Give again, word for word, every line below from the one that has "in impact. |" through the one that has "over time. |", both included, and no others.

═════ AVAILABLE RECORDS ═════

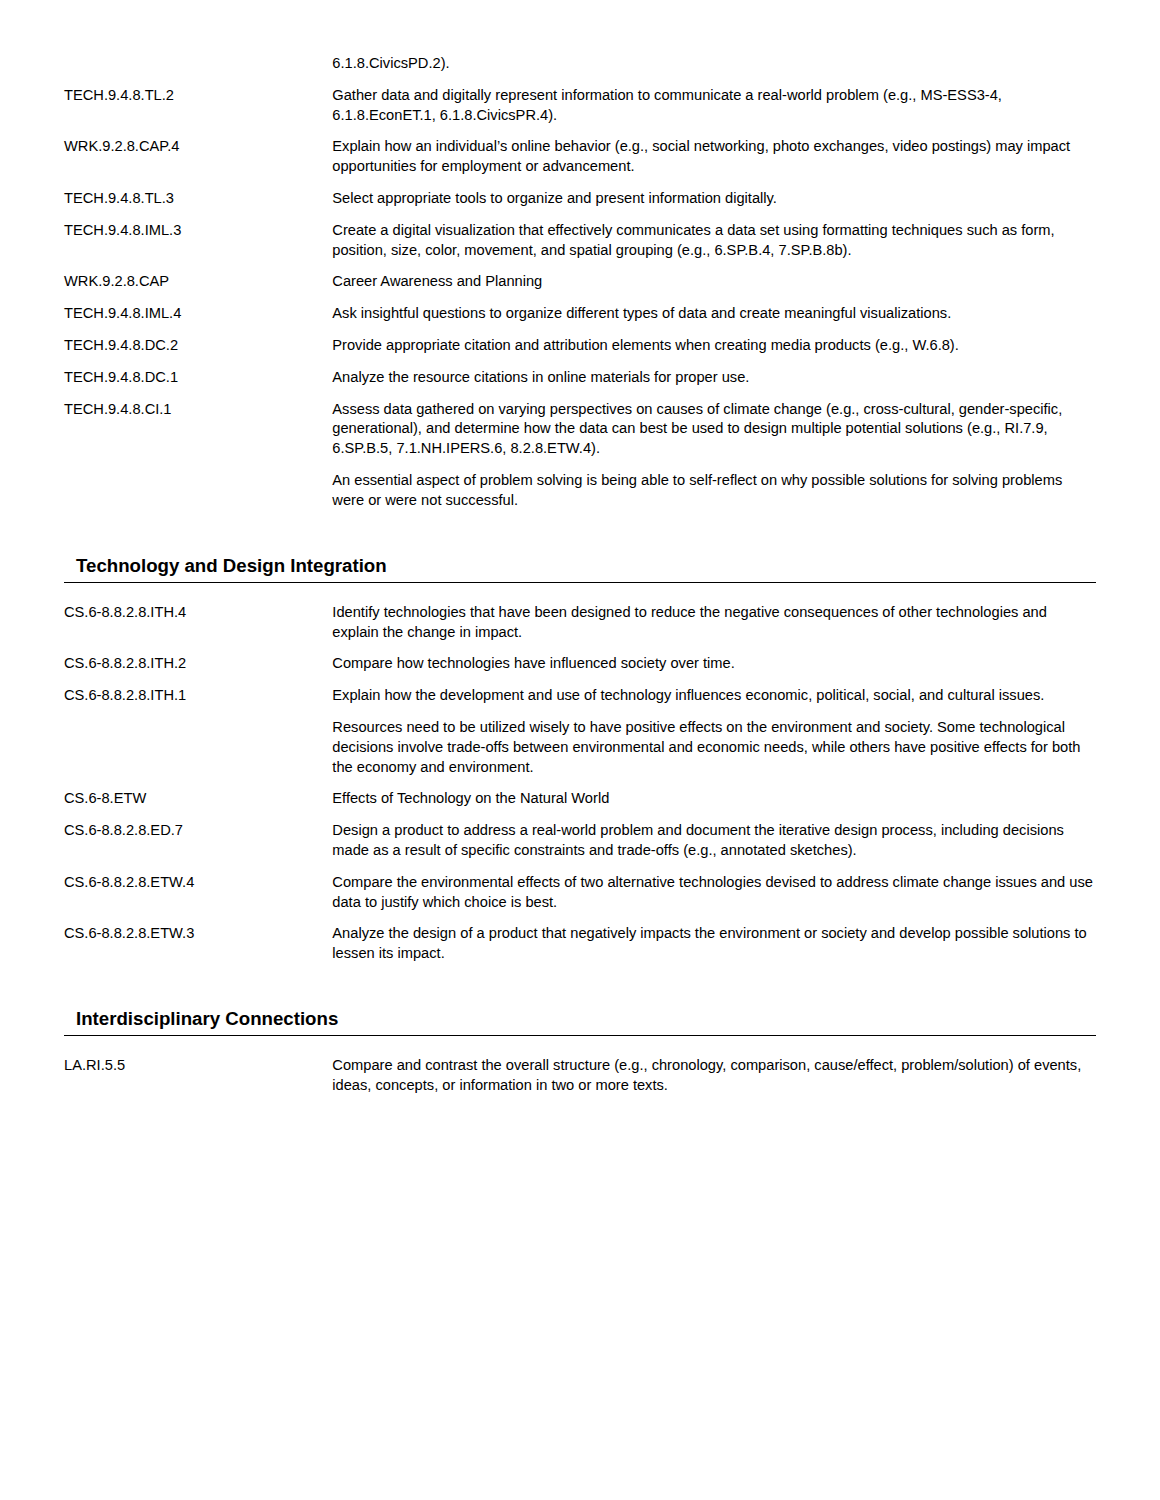| | 6.1.8.CivicsPD.2). |
| TECH.9.4.8.TL.2 | Gather data and digitally represent information to communicate a real-world problem (e.g., MS-ESS3-4, 6.1.8.EconET.1, 6.1.8.CivicsPR.4). |
| WRK.9.2.8.CAP.4 | Explain how an individual’s online behavior (e.g., social networking, photo exchanges, video postings) may impact opportunities for employment or advancement. |
| TECH.9.4.8.TL.3 | Select appropriate tools to organize and present information digitally. |
| TECH.9.4.8.IML.3 | Create a digital visualization that effectively communicates a data set using formatting techniques such as form, position, size, color, movement, and spatial grouping (e.g., 6.SP.B.4, 7.SP.B.8b). |
| WRK.9.2.8.CAP | Career Awareness and Planning |
| TECH.9.4.8.IML.4 | Ask insightful questions to organize different types of data and create meaningful visualizations. |
| TECH.9.4.8.DC.2 | Provide appropriate citation and attribution elements when creating media products (e.g., W.6.8). |
| TECH.9.4.8.DC.1 | Analyze the resource citations in online materials for proper use. |
| TECH.9.4.8.CI.1 | Assess data gathered on varying perspectives on causes of climate change (e.g., cross-cultural, gender-specific, generational), and determine how the data can best be used to design multiple potential solutions (e.g., RI.7.9, 6.SP.B.5, 7.1.NH.IPERS.6, 8.2.8.ETW.4). An essential aspect of problem solving is being able to self-reflect on why possible solutions for solving problems were or were not successful. |
Technology and Design Integration
| CS.6-8.8.2.8.ITH.4 | Identify technologies that have been designed to reduce the negative consequences of other technologies and explain the change in impact. |
| CS.6-8.8.2.8.ITH.2 | Compare how technologies have influenced society over time. |
| CS.6-8.8.2.8.ITH.1 | Explain how the development and use of technology influences economic, political, social, and cultural issues. Resources need to be utilized wisely to have positive effects on the environment and society. Some technological decisions involve trade-offs between environmental and economic needs, while others have positive effects for both the economy and environment. |
| CS.6-8.ETW | Effects of Technology on the Natural World |
| CS.6-8.8.2.8.ED.7 | Design a product to address a real-world problem and document the iterative design process, including decisions made as a result of specific constraints and trade-offs (e.g., annotated sketches). |
| CS.6-8.8.2.8.ETW.4 | Compare the environmental effects of two alternative technologies devised to address climate change issues and use data to justify which choice is best. |
| CS.6-8.8.2.8.ETW.3 | Analyze the design of a product that negatively impacts the environment or society and develop possible solutions to lessen its impact. |
Interdisciplinary Connections
| LA.RI.5.5 | Compare and contrast the overall structure (e.g., chronology, comparison, cause/effect, problem/solution) of events, ideas, concepts, or information in two or more texts. |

═════

* SOLUTION FOR THIS EXERCISE
| CS.6-8.8.2.8.ITH.4 | Identify technologies that have been designed to reduce the negative consequences of other technologies and explain the change in impact. |
| CS.6-8.8.2.8.ITH.2 | Compare how technologies have influenced society over time. |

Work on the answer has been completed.